**GOAL OF THE EXERCISE**
Rewrite the blog post on youth activism starting at "Sunday, March 25, 2018" and ending at "in her school.", with "incredible" changed to "remarkable".

Start of DOCUMENT EXTRACT

Sunday, March 25, 2018

Inspiring youth activism: Marley Dias Gets It Done--And So Can You! (ages 10-14)

I have been so inspired by the groundswell of youth activism--the March for Our Lives this past weekend was incredible. I participated in San Francisco, and my eldest was in DC for the march. I especially found this speech by 11 year old Naomi Wadler brave and inspiring.

Are you and your kids inspired by this call to action? As adults, we need to support our kids to help create the changes they want to see. I highly recommend Marley Dias Gets It Done--and So Can You! Marley Dias shares her experience as a young activist advocating for diversity in the books in her school.

Marley Dias Gets It Done--And So Can You!
by Marley Dias
Scholastic, 2018
Amazon / Your local library / Google Books preview
ages 10-14
*best new book*
At the age of ten, Marley Dias launched the #1000blackgirlbooks book drive campaign. She was frustrated by the lack of diversity in books her teachers were asking her to read, and she decided to collect a thousand books featuring black girls as the protagonist. Marley's positive attitude and youthful energy radiates in this guide to becoming an activist.

End of DOCUMENT EXTRACT
Start of DATA SHOWN

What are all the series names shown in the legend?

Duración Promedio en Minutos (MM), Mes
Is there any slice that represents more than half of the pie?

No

End of DATA SHOWN

**SOLUTION TO THE EXERCISE**
Sunday, March 25, 2018

Inspiring youth activism: Marley Dias Gets It Done--And So Can You! (ages 10-14)

I have been so inspired by the groundswell of youth activism--the March for Our Lives this past weekend was remarkable. I participated in San Francisco, and my eldest was in DC for the march. I especially found this speech by 11 year old Naomi Wadler brave and inspiring.

Are you and your kids inspired by this call to action? As adults, we need to support our kids to help create the changes they want to see. I highly recommend Marley Dias Gets It Done--and So Can You! Marley Dias shares her experience as a young activist advocating for diversity in the books in her school.